Sophia Gerardi, a Pennsylvania Apollo Ridge High School sophomore who suffered an ACL tear during a December basketball game, learned from doctors that she must permanently wear a knee brace during sports participation. Following January surgery, she’ll miss volleyball season and hopes to return for next winter’s basketball.

Similar to many girls with ACL tears, she doesn’t remember receiving any ACL injury-prevention education.

Coach surveys reveal many lack knowledge about risk-reduction programs, proper training to implement them, or encouragement to learn these methods, according to Vince Minjares, who directs the Aspen Institute’s ACL injury prevention initiative. Some coaches inform Minjares that such programs consume excessive time.

He remains optimistic about changing attitudes.

This spring, the American Youth Soccer Organization — a major national youth soccer entity — will launch new age-appropriate neuromuscular training programs designed to prevent ACL injuries through specialized warm-ups.

Coaching staff will receive exercise routines in manageable segments with video demonstrations. The objective involves establishing beneficial habits before preteens enter more physical and competitive levels.

“My biggest shock was that this didn’t already exist,” said Scott Snyder, AYSO’s senior director of programs and education. “Everyone I talk to says, ‘Yeah, that makes perfect sense,’ but nobody’s done it yet.”

Last year, biomechanical researchers at Scottish Rite for Children hospital in metropolitan Dallas started offering high school teams resources typically available only at professional and collegiate levels.

They developed pre-season injury-prevention training specifically designed for female athletes to enhance strength and movement quality. Each athlete receives a complimentary motion-capture 3D assessment at the eight-week program’s beginning to identify strength, movement or balance deficiencies. A concluding assessment determines whether the program decreased injury risk.

Future programs might incorporate nutrition and sleep components, said Sophia Ulman, who leads the hospital’s Movement Science Laboratory.

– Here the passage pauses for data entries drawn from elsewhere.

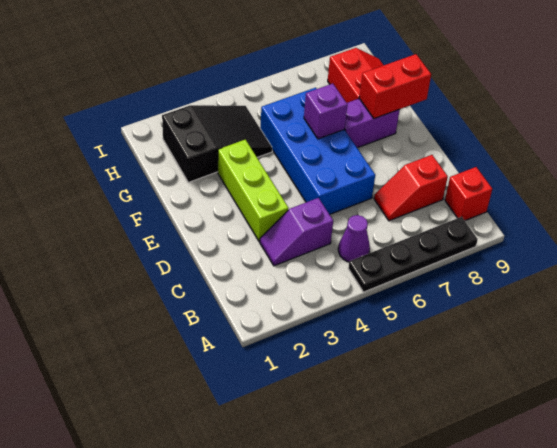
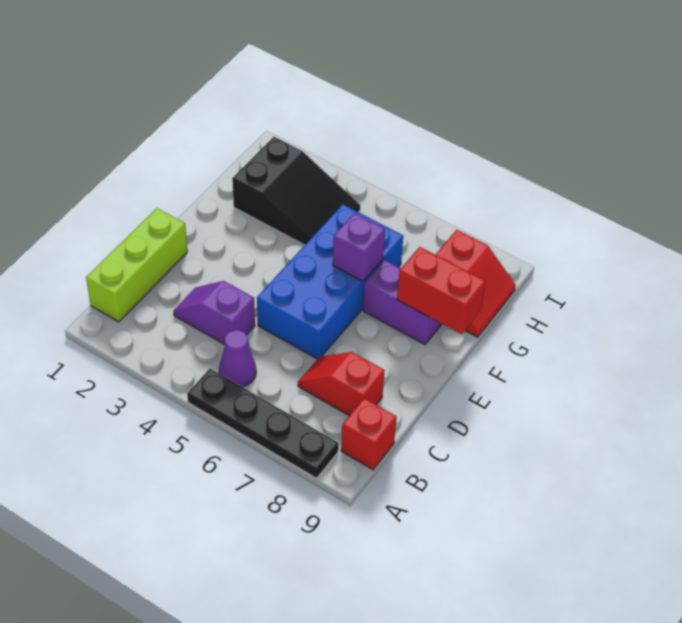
lime 1x3 brick [218,139,288,242] -> lime 1x3 brick moved to [86,208,187,322]

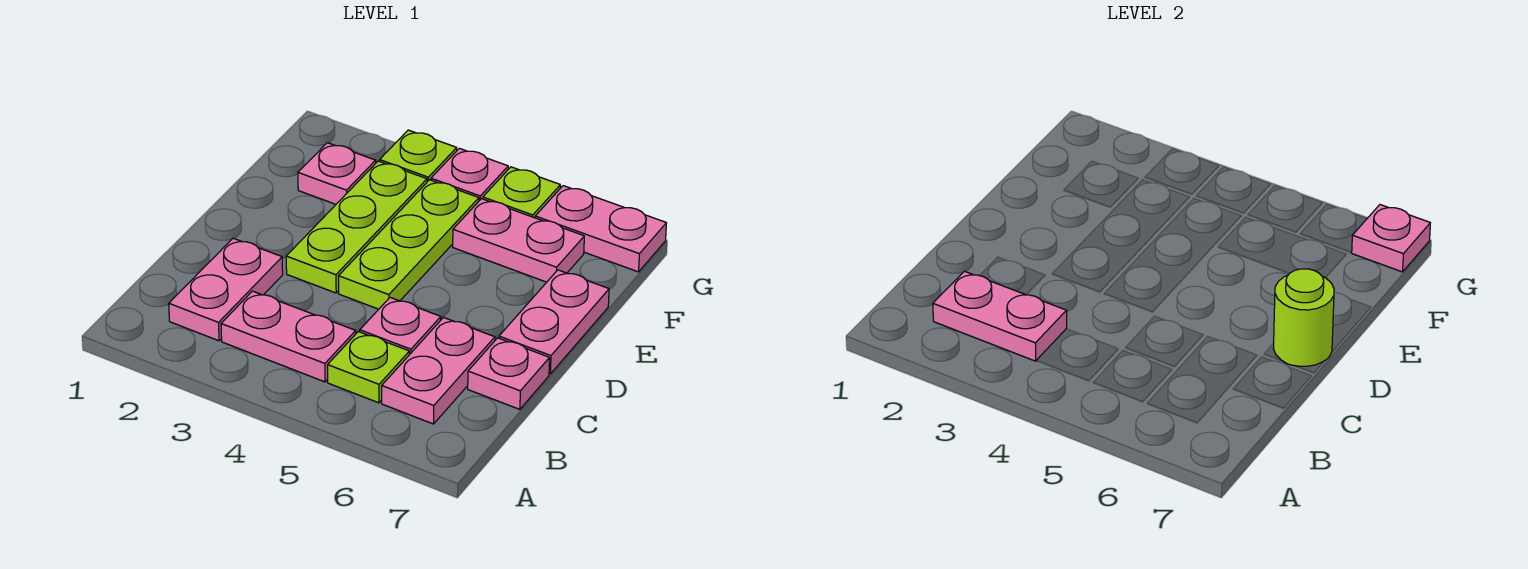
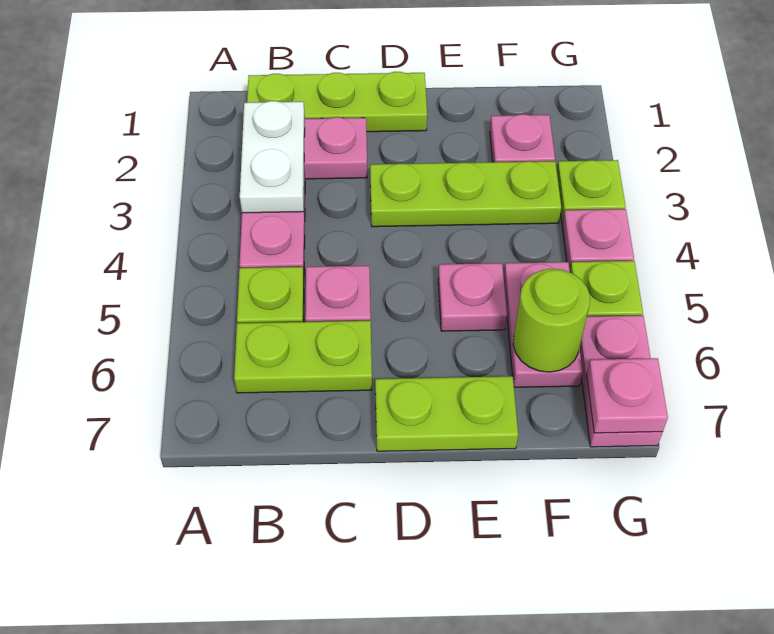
pink 1x2 plate [933,271,1067,361] -> white 1x2 plate [240,101,305,213]
pink 1x2 plate [382,318,495,424] -> lime 1x2 plate [234,321,372,393]
pink 1x1 plate [468,338,550,409] -> pink 1x1 plate moved to [438,263,507,331]
lime 1x3 plate [339,180,479,309] -> lime 1x3 plate moved to [247,72,427,132]
pink 1x2 plate [499,270,609,374] -> lime 1x2 plate [375,376,518,451]
lime 1x1 round brick [1274,269,1334,366] -> lime 1x1 round brick moved to [513,269,590,372]

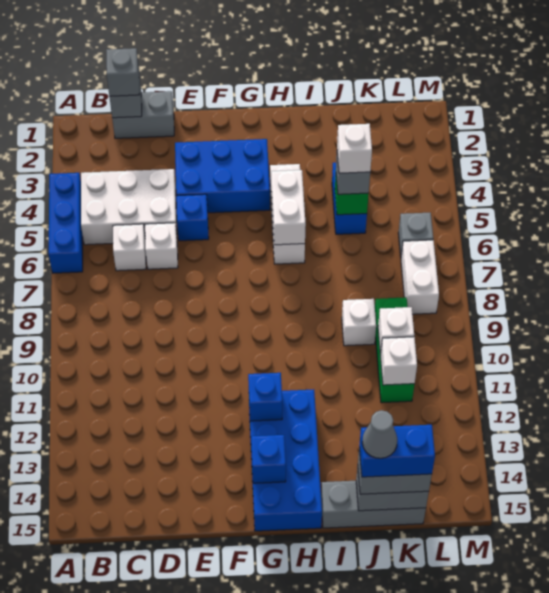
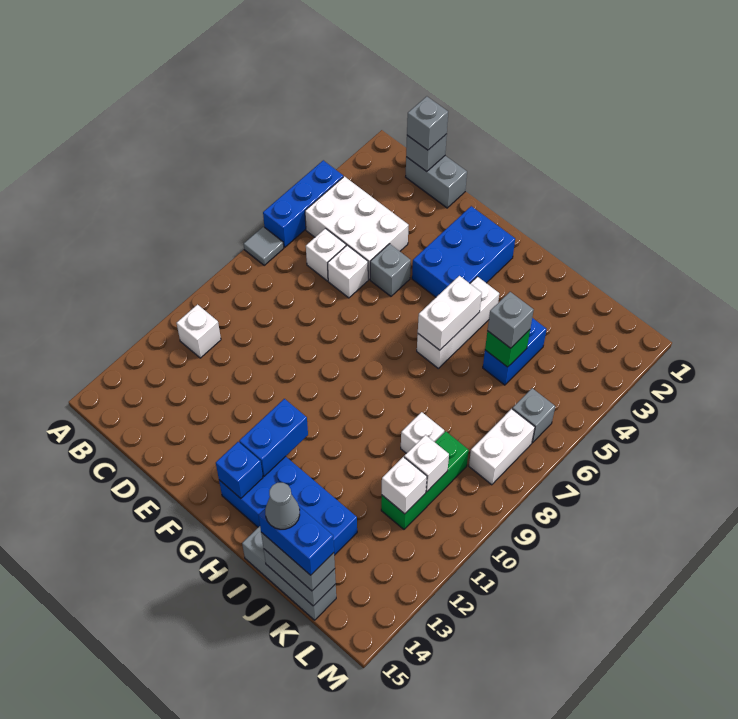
none -> grey 1x1 tile [244,227,284,265]
blue 2x3 brick [175,139,270,213] -> blue 2x3 brick turned to [412,206,515,297]
blue 1x1 brick [176,194,209,241] -> grey 1x1 brick [370,244,411,296]
blue 2x4 brick [249,390,322,531] -> blue 2x4 brick turned to [219,456,357,555]
blue 1x1 brick [248,373,282,421] -> blue 1x2 brick [239,399,308,476]
white 1x1 brick [337,124,372,173] -> white 1x1 brick moved to [177,305,221,358]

“My team and I got tired of studying ‘why, why, why’ when there’s so many different possibilities to answer that question. And we wanted to move into the ‘what is the solution,’” said Ulman. She noted that other U.S. biomechanics laboratories are attempting similar community outreach.

Plano East High School in Texas participated in the program, where players — including Tepichin — had experienced multiple ACL tears in recent years.

Cristy Cooley, Plano East’s coach, emphasized that receiving direct instruction from trained professionals in proper exercises and movement techniques creates significant impact.

“It’s one thing talking about it,” Cooley said. “But it’s a totally different thing to show us.”

Like other parents, Tiffany Jacob discovered crucial information about ACL injury prevention that she wishes she had known before her daughter — East Plano sophomore Aliya Jacob — tore her ACL last February. For example, the surgeon informed them that three weekly strength training sessions are essential for soccer players.

“Something’s got to change,” Tiffany Jacob said. “Coaches, clubs, something. They have to do something to prevent this because it’s just such a horrible injury.”

Aliya — who knows at least seven other female soccer players with ACL tears, her mother noted — has returned to playing for East Plano. She endured twice-weekly physical therapy, rehabilitation isolation and, her mother said, “figuring out who you are when you’re not playing soccer.”

Tepichin, now a high school senior, remembers her surgeon advising her to spend a few days processing her sadness and frustration — then commit fully to recovery.

She’ll miss her final year of high school and club soccer. Her next field time may be at Saint Vincent College in Pennsylvania, where she’s committed to the NCAA Division III program.

Tepichin has consulted a sports psychologist, received support from others who underwent the surgery — her sister, father and friend — and established new routines after previously maintaining constant activity with two soccer teams and employment.

“There’s not a day that I go that I’m not working out or doing something,” she said, “or getting better for my health and my recovery.”